The good news, though, is that there are steps you can take to give yourself some financial breathing room and cushion the blow from runaway prices.
Better yet, several of the following tips can help you keep your finances in check without making you thoroughly miserable in the process. That’s because being good with money is more about making smart financial choices than eating less avocado on toast.
Consider refinancing to a lower-rate loan
You don’t have to look far to find the culprit behind December’s spike in living costs.
Home loan interest charges for working households jumped 26.6% over the December quarter to be up 61.3% over the year, after lenders large and small passed on the RBA’s rate rises to their customers.

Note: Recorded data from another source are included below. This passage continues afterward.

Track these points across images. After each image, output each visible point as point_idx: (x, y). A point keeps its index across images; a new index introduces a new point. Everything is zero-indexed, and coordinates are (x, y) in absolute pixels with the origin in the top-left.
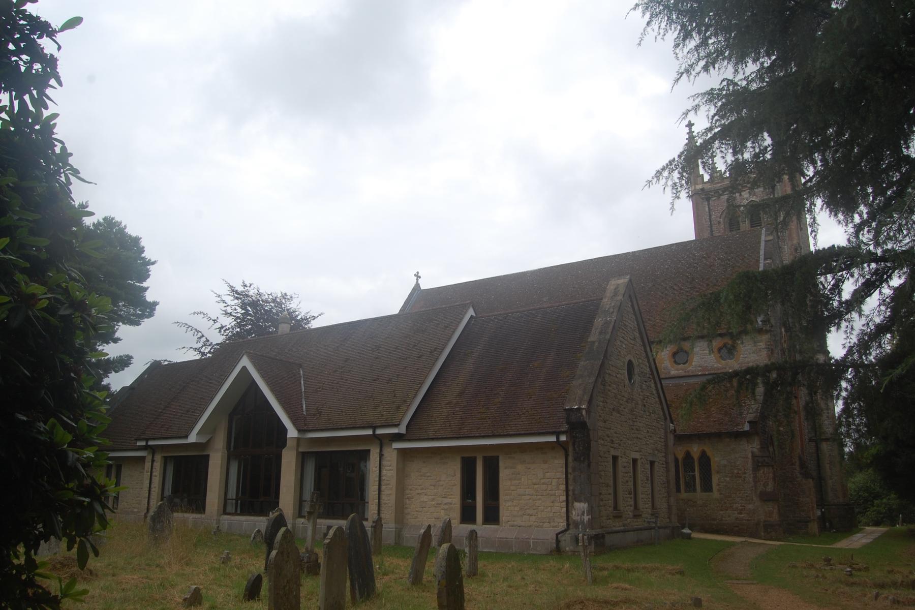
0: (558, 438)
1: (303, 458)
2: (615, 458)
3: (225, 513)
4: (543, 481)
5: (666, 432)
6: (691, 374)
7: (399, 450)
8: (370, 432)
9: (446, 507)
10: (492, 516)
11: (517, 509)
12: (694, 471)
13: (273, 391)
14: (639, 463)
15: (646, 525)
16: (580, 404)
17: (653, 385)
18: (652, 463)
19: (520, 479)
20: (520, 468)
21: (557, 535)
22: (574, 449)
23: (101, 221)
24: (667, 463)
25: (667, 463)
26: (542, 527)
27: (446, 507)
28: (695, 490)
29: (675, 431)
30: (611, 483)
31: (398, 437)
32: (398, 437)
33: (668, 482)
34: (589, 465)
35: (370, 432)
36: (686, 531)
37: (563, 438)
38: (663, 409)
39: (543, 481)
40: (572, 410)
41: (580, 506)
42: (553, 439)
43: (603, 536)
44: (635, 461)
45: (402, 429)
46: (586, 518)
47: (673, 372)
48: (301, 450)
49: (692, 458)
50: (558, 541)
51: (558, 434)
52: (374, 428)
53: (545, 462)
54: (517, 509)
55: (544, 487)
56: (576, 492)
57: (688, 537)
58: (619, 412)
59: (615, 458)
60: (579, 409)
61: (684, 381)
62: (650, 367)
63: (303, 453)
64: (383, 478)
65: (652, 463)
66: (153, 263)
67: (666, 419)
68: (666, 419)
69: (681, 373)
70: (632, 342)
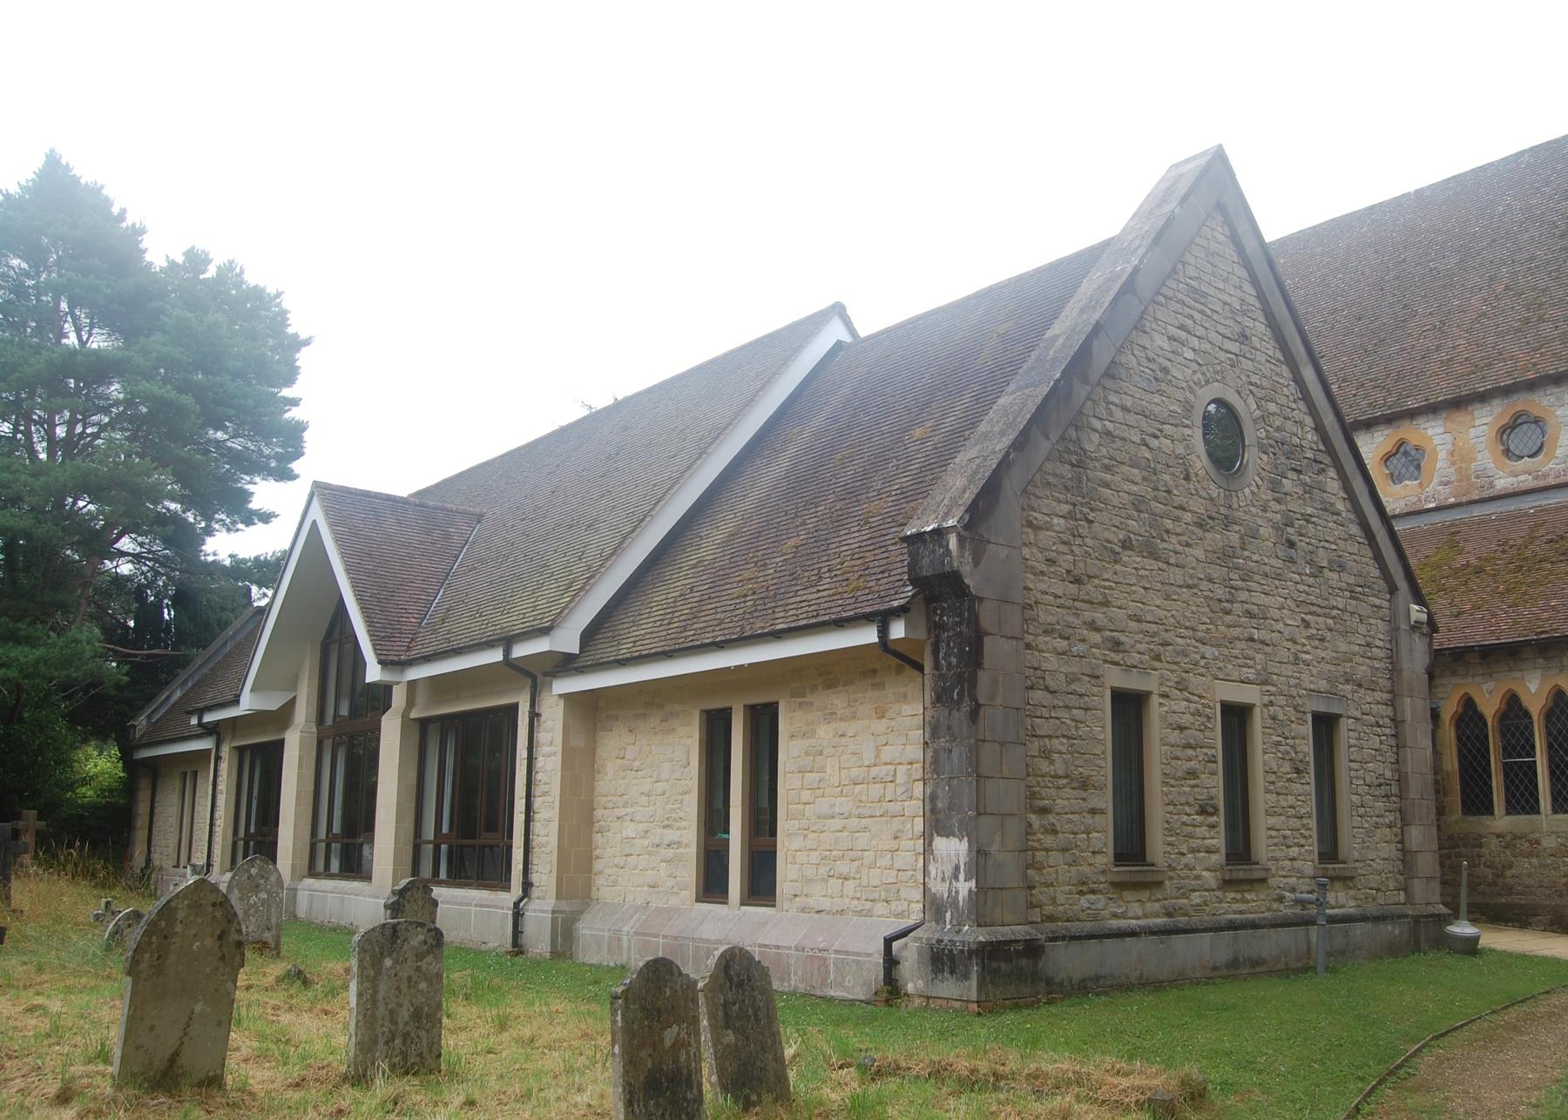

But while loyal customers have been slugged with the full impact of nine successive rate rises, lenders have been aggressively discounting on the sly for new borrowers.
As a result, as of December 2022, the gap between the average interest rate existing owner-occupier variable-rate borrowers and new customers pay was 0.51 percentage points.
Fortunately, refinancing your mortgage can help you fix this and lower your borrowing costs – although keep in mind it’s not suitable for every borrower and does come with costs.
Consolidate higher-rate debts into a lower-interest loan
In a similar vein, high levels of debt can put a strain on your finances, so, firstly, avoid taking on any new debt where possible (including buy-now-pay-later). If you have any high-interest debt, such as car loans or personal loans, consider rolling it into a lower-interest loan such as your mortgage.
Debt consolidation can reduce your monthly costs and help you save on interest payments. That said, you could pay more in interest over the life of the new loan.
Cut your bills by shopping smart
Reducing your expenses doesn’t just involve cutting back on discretionary spending, such as entertainment and dining out (although that is a good idea). You can also save money by finding more cost-effective ways to meet your needs, such as:
- Taking advantage of sales and discounts
- Buying in bulk where possible
- Choosing generic or store-brand alternatives over name-brand products.
Budget for higher interest rates
Sadly, it’s pretty much a given that the RBA will raise rates again in the coming months. As such, it’s a good idea to budget for increased repayments on your mortgage (if possible) ahead of time.
Increase your income
Consider taking on a part-time job or freelance work to supplement your income. You can also sell items you no longer need or use for extra cash.